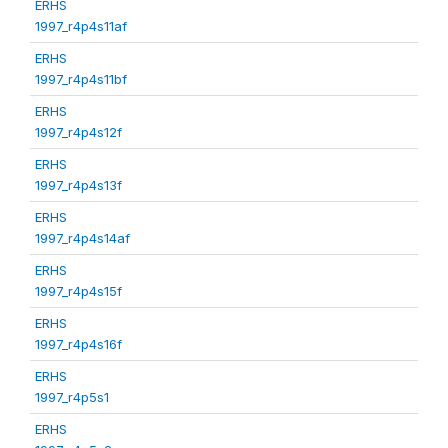
ERHS
1997_r4p4s11af
ERHS
1997_r4p4s11bf
ERHS
1997_r4p4s12f
ERHS
1997_r4p4s13f
ERHS
1997_r4p4s14af
ERHS
1997_r4p4s15f
ERHS
1997_r4p4s16f
ERHS
1997_r4p5s1
ERHS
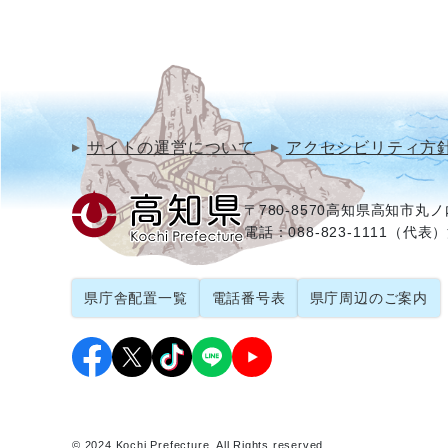
サイトの運営について
アクセシビリティ方
〒780-8570
高知県高知市丸ノ内
電話：088-823-1111（代表）
県庁舎配置一覧
電話番号表
県庁周辺のご案内
© 2024 Kochi Prefecture. All Rights reserved.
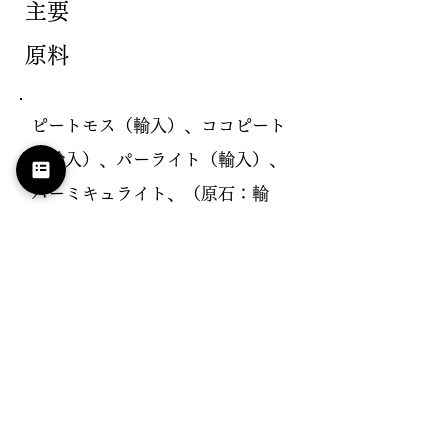
主要
原料
ピートモス（輸入）、ココピート
（輸入）、パーライト（輸入）、
バーミキュライト、（原石：輸
入、加工：群馬県）、火山灰（北
海道）
容量
40ℓ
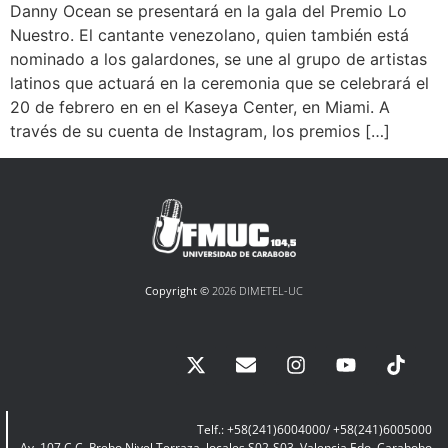
Danny Ocean se presentará en la gala del Premio Lo
Nuestro. El cantante venezolano, quien también está
nominado a los galardones, se une al grupo de artistas
latinos que actuará en la ceremonia que se celebrará el
20 de febrero en en el Kaseya Center, en Miami. A
través de su cuenta de Instagram, los premios […]
Copyright ©
2026 DIMETEL-UC
Telf.: +58(241)6004000/ +58(241)6005000
Av. 107 C.C. Prebo Nivel Terraza, locales S02-S03, Valencia Edo. Carabobo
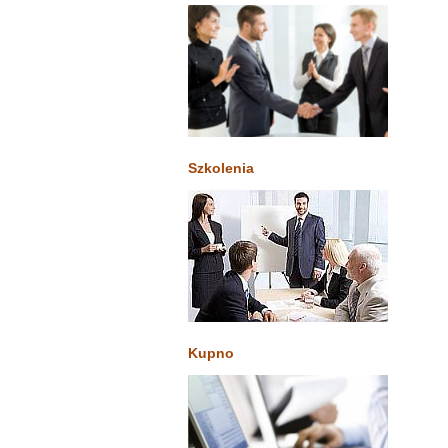
Szkolenia
Kupno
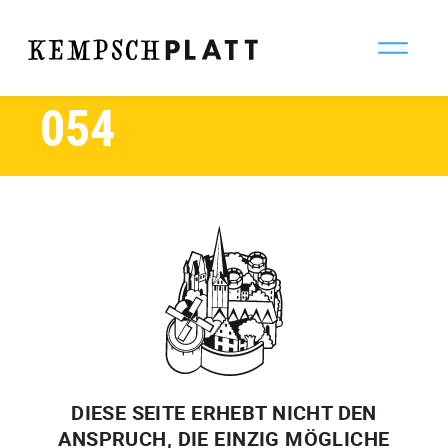
Oktober 2024
ZURÜCK
054
DIESE SEITE ERHEBT NICHT DEN
ANSPRUCH, DIE EINZIG MÖGLICHE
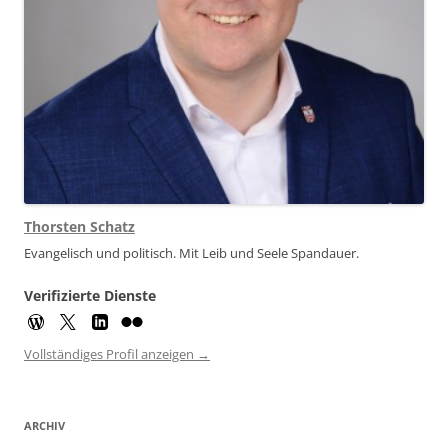
Thorsten Schatz
Evangelisch und politisch. Mit Leib und Seele Spandauer.
Verifizierte Dienste
Vollständiges Profil anzeigen →
ARCHIV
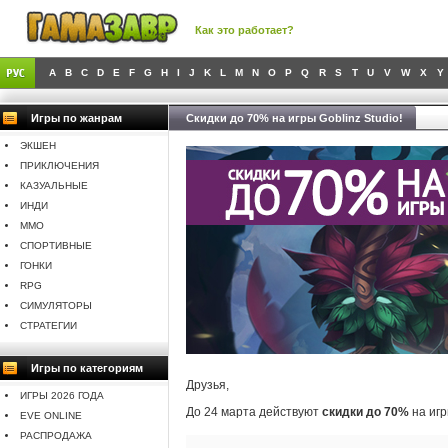
Как это работает?
A
B
C
D
E
F
G
H
I
J
K
L
M
N
O
P
Q
R
S
T
U
V
W
X
Y
Игры по жанрам
Скидки до 70% на игры Goblinz Studio!
ЭКШЕН
ПРИКЛЮЧЕНИЯ
КАЗУАЛЬНЫЕ
ИНДИ
MMO
СПОРТИВНЫЕ
ГОНКИ
RPG
СИМУЛЯТОРЫ
СТРАТЕГИИ
Игры по категориям
Друзья,
ИГРЫ 2026 ГОДА
До 24 марта действуют
скидки до 70%
на иг
EVE ONLINE
РАСПРОДАЖА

------------------------------------------------------------

▶ The problem
Please set down the whole listing exactly, apart from the pictures.

▶ Result of the task
ERHS
1997_r4p4s11af
ERHS
1997_r4p4s11bf
ERHS
1997_r4p4s12f
ERHS
1997_r4p4s13f
ERHS
1997_r4p4s14af
ERHS
1997_r4p4s15f
ERHS
1997_r4p4s16f
ERHS
1997_r4p5s1
ERHS
サイトの運営について
アクセシビリティ方
〒780-8570
高知県高知市丸ノ内
電話：088-823-1111（代表）
県庁舎配置一覧
電話番号表
県庁周辺のご案内
© 2024 Kochi Prefecture. All Rights reserved.
主要
原料
ピートモス（輸入）、ココピート
（輸入）、パーライト（輸入）、
バーミキュライト、（原石：輸
入、加工：群馬県）、火山灰（北
海道）
容量
40ℓ
Danny Ocean se presentará en la gala del Premio Lo
Nuestro. El cantante venezolano, quien también está
nominado a los galardones, se une al grupo de artistas
latinos que actuará en la ceremonia que se celebrará el
20 de febrero en en el Kaseya Center, en Miami. A
través de su cuenta de Instagram, los premios […]
Copyright ©
2026 DIMETEL-UC
Telf.: +58(241)6004000/ +58(241)6005000
Av. 107 C.C. Prebo Nivel Terraza, locales S02-S03, Valencia Edo. Carabobo
Szkolenia
Kupno
Oktober 2024
ZURÜCK
054
DIESE SEITE ERHEBT NICHT DEN
ANSPRUCH, DIE EINZIG MÖGLICHE
Thorsten Schatz
Evangelisch und politisch. Mit Leib und Seele Spandauer.
Verifizierte Dienste
Vollständiges Profil anzeigen →
ARCHIV
Как это работает?
A
B
C
D
E
F
G
H
I
J
K
L
M
N
O
P
Q
R
S
T
U
V
W
X
Y
Игры по жанрам
Скидки до 70% на игры Goblinz Studio!
ЭКШЕН
ПРИКЛЮЧЕНИЯ
КАЗУАЛЬНЫЕ
ИНДИ
MMO
СПОРТИВНЫЕ
ГОНКИ
RPG
СИМУЛЯТОРЫ
СТРАТЕГИИ
Игры по категориям
Друзья,
ИГРЫ 2026 ГОДА
До 24 марта действуют
скидки до 70%
на иг
EVE ONLINE
РАСПРОДАЖА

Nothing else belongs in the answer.